Despite their seemingly indifferent looks, they were all eyes and ears, intently watching the scene in front of the half door that separated the waiting area from the police working space. A woman with a messy hair in a red tank top was spluttering out her story to the female officer, who seemed to struggle to understand the situation.

“She’s always been like this… Always using kids to get what she wants… She is so manipulative.”

The officer had apparently lost the thread of the story: “Who?”

“My sister!” the woman cried out.

Her teenage daughter was leaning on the wall, carefully listening and nodding from time to time. “She did not do anything wrong,” the woman went on.

“She threatened to kill,” the officer explained, adding some legal language.

“She did not mean it! She loves her children!”

The officer shook her head and continued with even more complex judicial words. The woman did not seem to listen. She looked like she was enjoying the drama. She was vigorously spitting the words as soon as the officer stopped, wringing her hands, restlessly shifting from one foot to another and discreetly observing the audience.

“Can you let her go?” Negative nod.

“That’s my sister’s fault! She did not do anything wrong!” The officer looked completely befuddled: “Who?”

“My mother!”

The officer breathed a sigh of relief when she finally straightened out the story in her mind. “Don’t worry. Your mother is not in the cell,” she said. “She is handcuffed but in the open air. She is fine.”

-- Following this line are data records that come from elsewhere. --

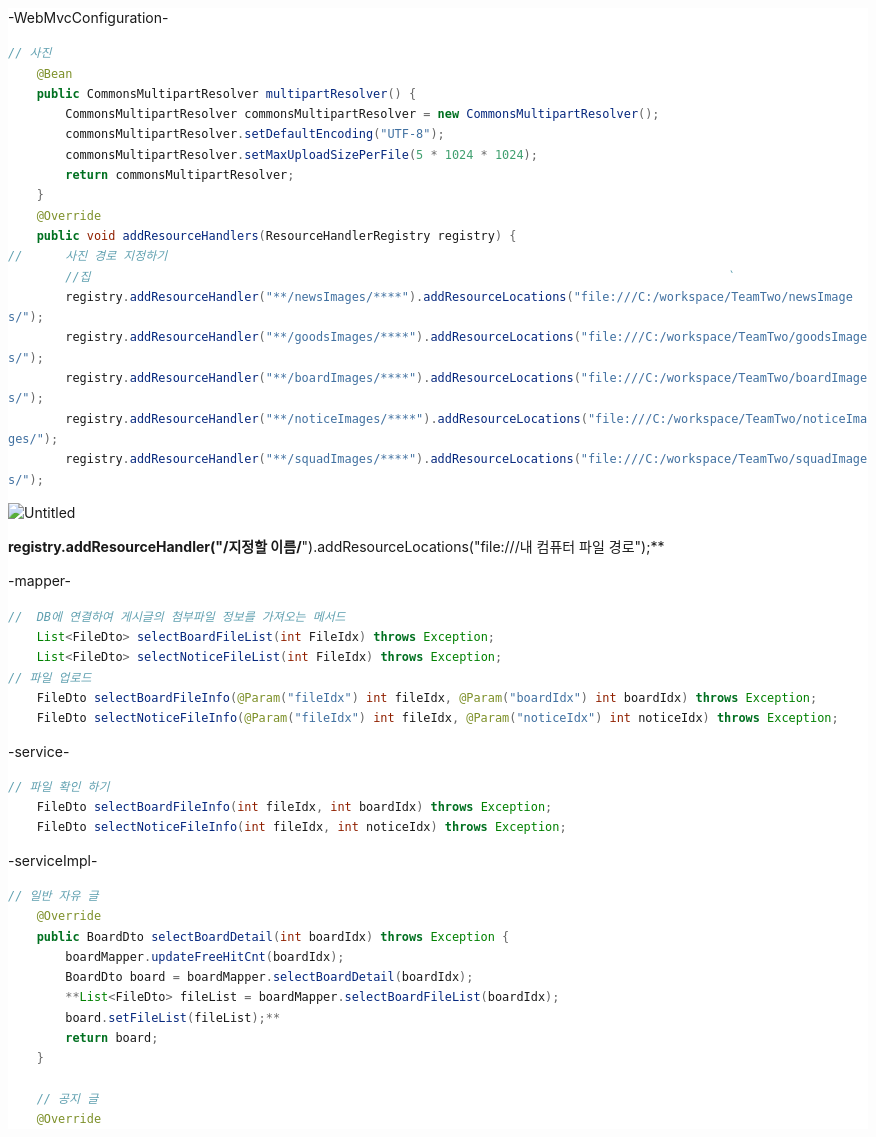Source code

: -WebMvcConfiguration-

```java
// 사진
	@Bean
	public CommonsMultipartResolver multipartResolver() {
		CommonsMultipartResolver commonsMultipartResolver = new CommonsMultipartResolver();
		commonsMultipartResolver.setDefaultEncoding("UTF-8");
		commonsMultipartResolver.setMaxUploadSizePerFile(5 * 1024 * 1024);
		return commonsMultipartResolver;
	}
	@Override
	public void addResourceHandlers(ResourceHandlerRegistry registry) {
//		사진 경로 지정하기
		//집                              										             		`       
		registry.addResourceHandler("**/newsImages/****").addResourceLocations("file:///C:/workspace/TeamTwo/newsImages/");
		registry.addResourceHandler("**/goodsImages/****").addResourceLocations("file:///C:/workspace/TeamTwo/goodsImages/");
		registry.addResourceHandler("**/boardImages/****").addResourceLocations("file:///C:/workspace/TeamTwo/boardImages/");
		registry.addResourceHandler("**/noticeImages/****").addResourceLocations("file:///C:/workspace/TeamTwo/noticeImages/");
		registry.addResourceHandler("**/squadImages/****").addResourceLocations("file:///C:/workspace/TeamTwo/squadImages/");
```

![Untitled](%E1%84%80%E1%85%A6%E1%84%89%E1%85%B5%E1%84%91%E1%85%A1%E1%86%AB%20%E1%84%80%E1%85%AE%E1%84%92%E1%85%A7%E1%86%AB(%E1%84%87%E1%85%A2%E1%86%A8%E1%84%8B%E1%85%A6%E1%86%AB%E1%84%83%E1%85%B3(%E1%84%91%E1%85%B3%E1%84%85%E1%85%A9%E1%84%8C%E1%85%A6%E1%86%A8%E1%84%90%E1%85%B3))%209f1708232b4243ac9ba2535cd0055593/Untitled%206.png)

**registry.addResourceHandler("/지정할 이름/**").addResourceLocations("file:///내 컴퓨터 파일 경로");**

-mapper-  

```java
//	DB에 연결하여 게시글의 첨부파일 정보를 가져오는 메서드
	List<FileDto> selectBoardFileList(int FileIdx) throws Exception;
	List<FileDto> selectNoticeFileList(int FileIdx) throws Exception;
// 파일 업로드
	FileDto selectBoardFileInfo(@Param("fileIdx") int fileIdx, @Param("boardIdx") int boardIdx) throws Exception;
	FileDto selectNoticeFileInfo(@Param("fileIdx") int fileIdx, @Param("noticeIdx") int noticeIdx) throws Exception;
```

-service-

```java
// 파일 확인 하기
	FileDto selectBoardFileInfo(int fileIdx, int boardIdx) throws Exception;
	FileDto selectNoticeFileInfo(int fileIdx, int noticeIdx) throws Exception;
```

-serviceImpl-

```java
// 일반 자유 글
	@Override
	public BoardDto selectBoardDetail(int boardIdx) throws Exception {
		boardMapper.updateFreeHitCnt(boardIdx);
		BoardDto board = boardMapper.selectBoardDetail(boardIdx);
		**List<FileDto> fileList = boardMapper.selectBoardFileList(boardIdx);
		board.setFileList(fileList);**
		return board;
	}

	// 공지 글
	@Override
```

A second of silence. “She is not in the cell”—the phrase was repeated for reassurance. The woman dramatically clasped her arms to the chest expressing a sign of satisfaction.

“Please, let her go!” Negative nod again. The officer seemed to be looking for solution: “You can bring her food. She is probably hungry by now. I will deliver it for her.”

An awkward pause. The woman drooped her head, pulling on the edge of her tank top. She made eye contact with her daughter. She seemed to think about something. The officer shifted her gaze from one to the other waiting for the response.

“Well… She is so picky…” Silence filled the area for a minute.

Everything was different after that. The officer was still patiently listening but it seemed to be a different type of listening: no compassion or emotion involved. Just doing her job.

The man in the waiting room broke the silence, as if suddenly remembering his reason for coming to the station. The officer hailed someone invisible to help the man. The man’s wife, tired of sitting, went outside. Police officers kept darting in and out. The sun was still shining. The woman and her daughter no longer seemed to be of interest to anyone.